The metric rises as investor confidence in credit quality takes a beating, and the recent quotes suggest investors now require slightly more compensation to insure against default.
The move is all the more critical for AI plays, as Oracle’s credit derivatives are often considered a barometer of AI risk. Citing Barclays credit strategist Jigar Patel, the report said trading volume on Oracle’s CDS climbed to $9.2 billion over the 10 weeks ended Dec. 5 from $410 million a year ago.
But Retail Backs ORCL Stock
Retail traders didn’t share Wall Street’s unease.

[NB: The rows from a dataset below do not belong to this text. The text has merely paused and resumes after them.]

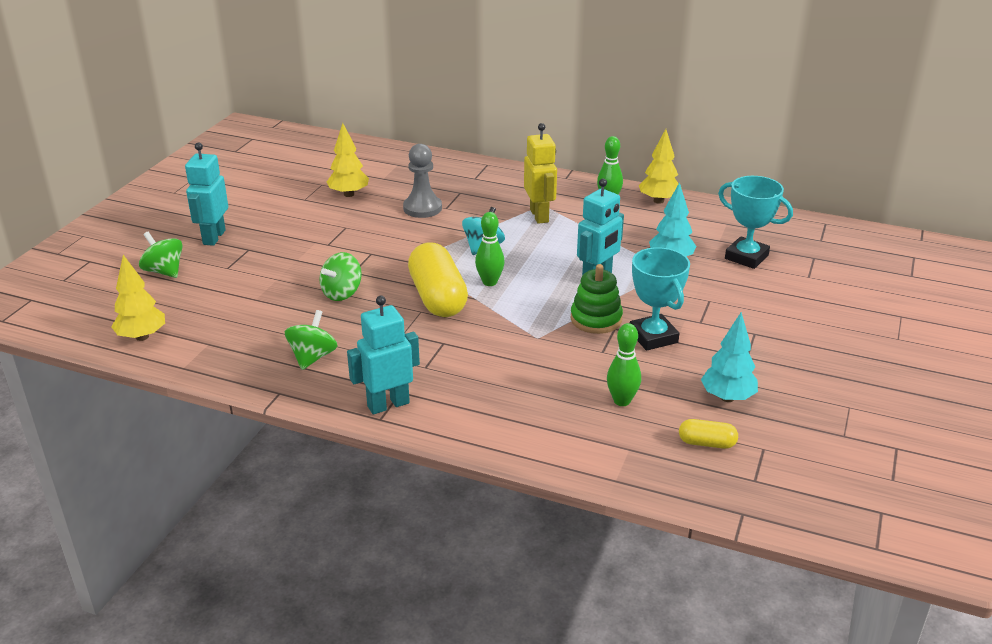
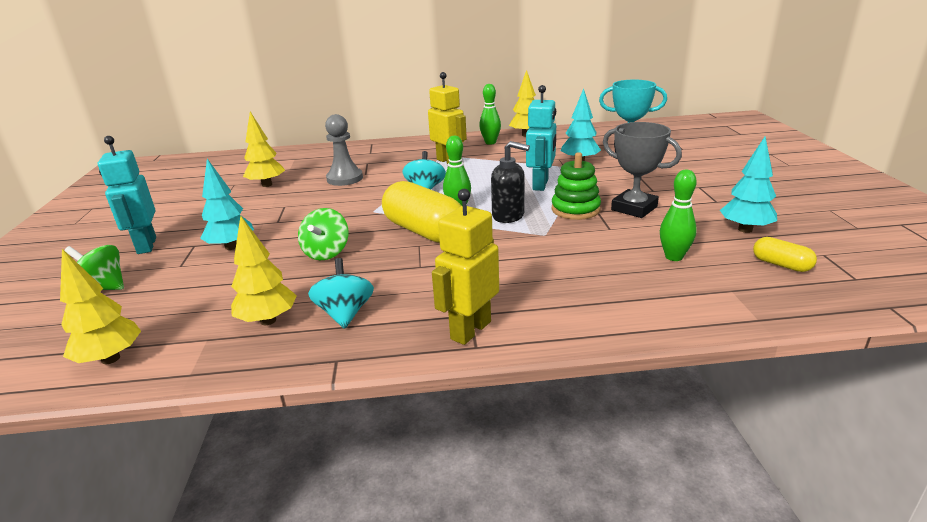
camera: 25 degrees left, 5 degrees down
(256, 343) = (268, 320): none -> yellow tree
(275, 261) = (231, 247): none -> turquoise tree
(312, 357) = (345, 314): green spinning top -> turquoise spinning top
(388, 404) = (470, 330): turquoise robot -> yellow robot
(527, 305) = (508, 216): none -> black soap dispenser
(653, 337) = (634, 208): turquoise trophy -> grey trophy
(706, 443) = (781, 265): yellow capsule -> yellow capsule turned 60 degrees clockwise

Stocktwits sentiment for Oracle jumped into the ‘extremely bullish’ zone late Wednesday, up from ‘bullish’ a day earlier, reflecting confidence in the company’s long-term AI-cloud narrative. Retail sentiment toward the stock has remained firmly positive through most of the year.

According to Koyfin, the average 12-month analyst price target for the stock is $330.49, implying a nearly 50% discount. Of the 44 analysts covering the stock, 31 rate it as either a ‘Buy’ or ‘Strong Buy,’ 10 remain on the sidelines, and three have outright ‘Sell’ recommendations.